BigQuery supports structured data in the form of SQL tables as well as semi-structured data such as JSON, Avro, ORC, Parquet and more. Tables can be either loaded with data or created as the result of a query, and can be either single-row or multi-row.

Each dataset is associated with a project.   Projects form the basis for creating, enabling, and using all Google Cloud services.

### How is Data migrated to AWS?

AWS Glue is a fully managed extract, transform, and load (ETL) service that makes it easy to prepare and load your data for analytics.  AWS Glue Connectors makes it easy for you to transfer data from SaaS applications and custom data sources to your data lake in Amazon S3. With just a few clicks, you can search and select connectors from the AWS Marketplace and begin your data preparation workflow in minutes.  There is a Google Big Query Connector available in the AWS Marketplace.  Follow this blog to learn more.

### Wildcard Tables:

In Google BigQuery, a wildcard table is a virtual table that represents multiple existing tables.

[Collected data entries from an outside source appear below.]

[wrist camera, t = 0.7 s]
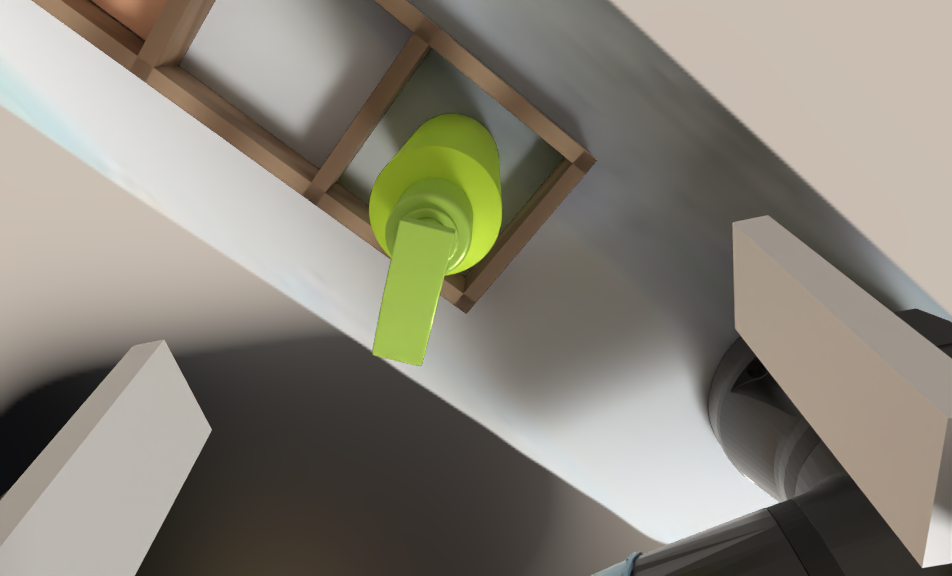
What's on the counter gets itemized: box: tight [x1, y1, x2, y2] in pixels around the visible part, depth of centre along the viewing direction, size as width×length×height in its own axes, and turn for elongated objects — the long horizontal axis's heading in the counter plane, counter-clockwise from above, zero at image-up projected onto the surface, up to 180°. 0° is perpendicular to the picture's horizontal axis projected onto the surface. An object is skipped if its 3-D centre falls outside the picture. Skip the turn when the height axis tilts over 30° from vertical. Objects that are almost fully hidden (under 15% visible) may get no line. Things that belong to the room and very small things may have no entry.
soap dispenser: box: [369, 114, 502, 366], centre depth 30 cm, size 6×7×20 cm
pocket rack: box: [32, 0, 597, 314], centre depth 36 cm, size 36×12×3 cm, turn 52°
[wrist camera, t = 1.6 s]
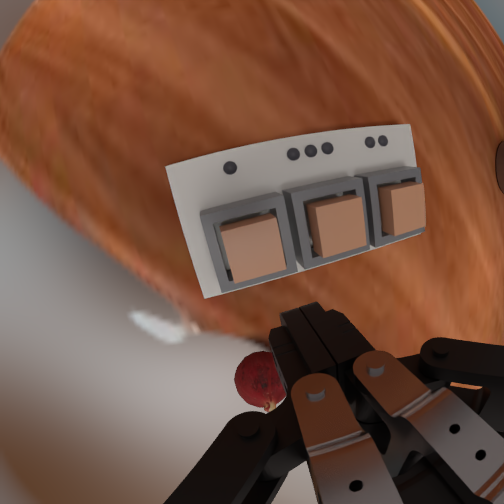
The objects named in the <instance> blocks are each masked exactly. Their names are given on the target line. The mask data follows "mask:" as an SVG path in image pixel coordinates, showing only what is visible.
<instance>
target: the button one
mask: <svg viewBox="0 0 504 504" xmlns="http://www.w3.org/2000/svg"><path fill="white" fill-rule="evenodd" d="M219 228H220V232H221V235H222V239H223V243H224V247H225V250H226V254H227V258H228V261H229V265H230V269H231V272H232V276H233V279H234V283H235V284H236V283H239V282H243V281H246V280H250V279H254V278H257V277H261V276H264V275H268V274H271V273H275V272H278V271H282V270H285V269H287V268H286V263H285V258H284V253H283V248H282V243H281V238H280V233H279V228H278V223H277V218H276V217H275V216H273V215H272V214H271V213H267V214H264V215H260V216H256V217H252V218H248V219H244V220H240V221H236V222H233V223H229V224H225V225H221V226H219Z"/></svg>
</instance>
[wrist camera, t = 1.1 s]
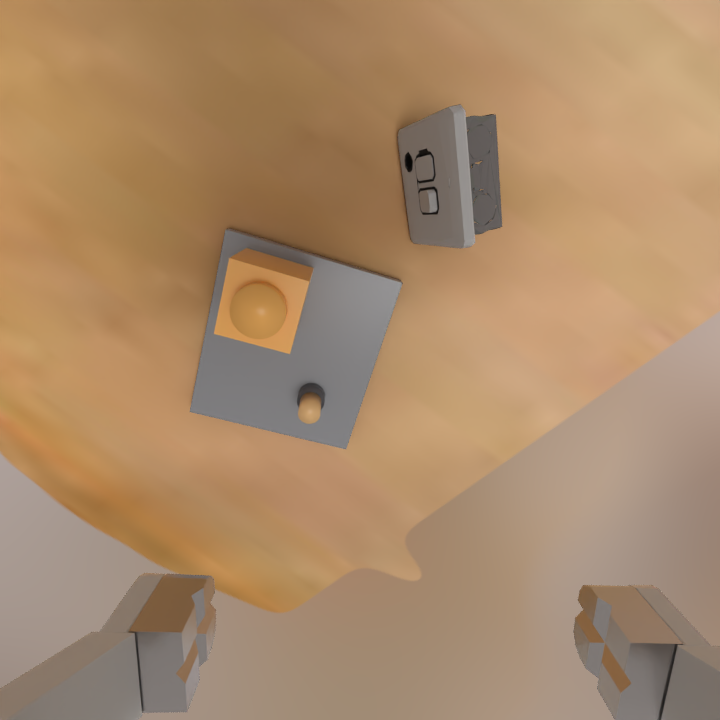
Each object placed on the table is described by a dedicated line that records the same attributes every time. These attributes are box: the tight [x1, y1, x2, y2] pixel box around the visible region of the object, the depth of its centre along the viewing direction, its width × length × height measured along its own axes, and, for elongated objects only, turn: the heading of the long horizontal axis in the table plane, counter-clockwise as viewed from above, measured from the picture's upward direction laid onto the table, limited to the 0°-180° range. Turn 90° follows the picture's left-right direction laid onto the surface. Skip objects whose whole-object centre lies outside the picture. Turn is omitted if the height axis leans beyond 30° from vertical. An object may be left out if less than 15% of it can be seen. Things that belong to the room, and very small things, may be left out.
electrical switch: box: [398, 105, 502, 248], centre depth 34 cm, size 9×5×9 cm, turn 10°
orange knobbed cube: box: [214, 248, 314, 354], centre depth 36 cm, size 6×6×8 cm
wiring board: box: [190, 228, 402, 449], centre depth 40 cm, size 18×16×6 cm
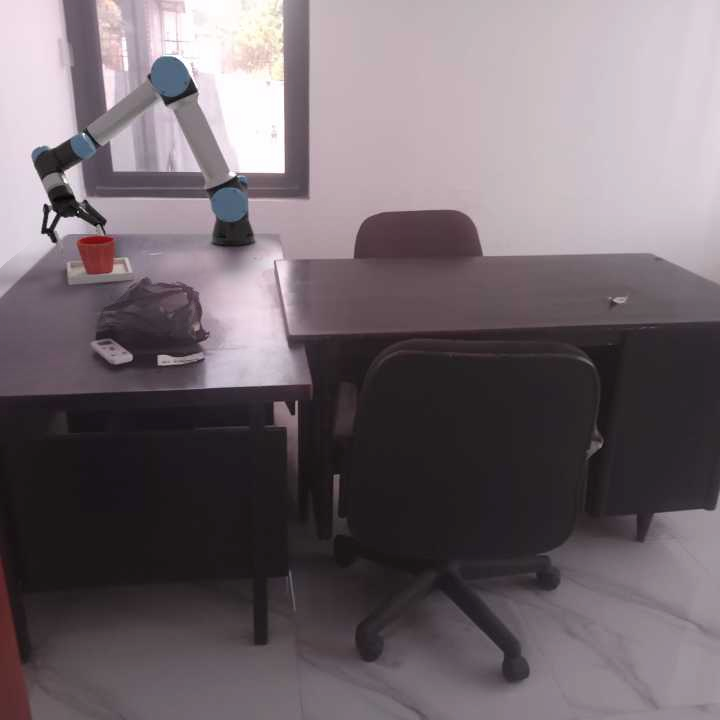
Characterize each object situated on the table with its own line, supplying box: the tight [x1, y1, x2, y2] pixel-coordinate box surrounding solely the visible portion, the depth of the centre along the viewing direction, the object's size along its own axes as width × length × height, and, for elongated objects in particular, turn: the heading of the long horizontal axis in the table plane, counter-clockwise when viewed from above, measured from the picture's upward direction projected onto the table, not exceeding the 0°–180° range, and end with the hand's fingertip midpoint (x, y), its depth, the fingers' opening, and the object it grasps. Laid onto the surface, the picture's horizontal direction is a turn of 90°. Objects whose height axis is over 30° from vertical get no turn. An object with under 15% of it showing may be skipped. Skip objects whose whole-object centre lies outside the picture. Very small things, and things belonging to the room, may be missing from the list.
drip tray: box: [66, 257, 134, 286], centre depth 225 cm, size 18×18×2 cm
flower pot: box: [75, 235, 116, 275], centre depth 223 cm, size 11×11×10 cm
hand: (84, 247), depth 230 cm, fingers open, 13 cm apart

It uses the wildcard character "*" in the table name to match multiple tables. Wildcard tables allow you to query multiple tables as if they were a single table, making it easier to consolidate data from multiple sources. The syntax for a wildcard table is [dataset_name].[table_name_prefix]*. To use a wildcard table in a query, you need to provide a date or timestamp range in the WHERE clause to specify which tables should be included in the query.

### Limitations of the GBQ Connector:

The connector is really helpful when you know which tables to extract.  However, there are limitation when you want to migrate a wildcard table.

In such cases, we need an GBQ Client which would run queries on the datasets to extract tables.  You can specify conditions to the query to extract only specific types of tables.  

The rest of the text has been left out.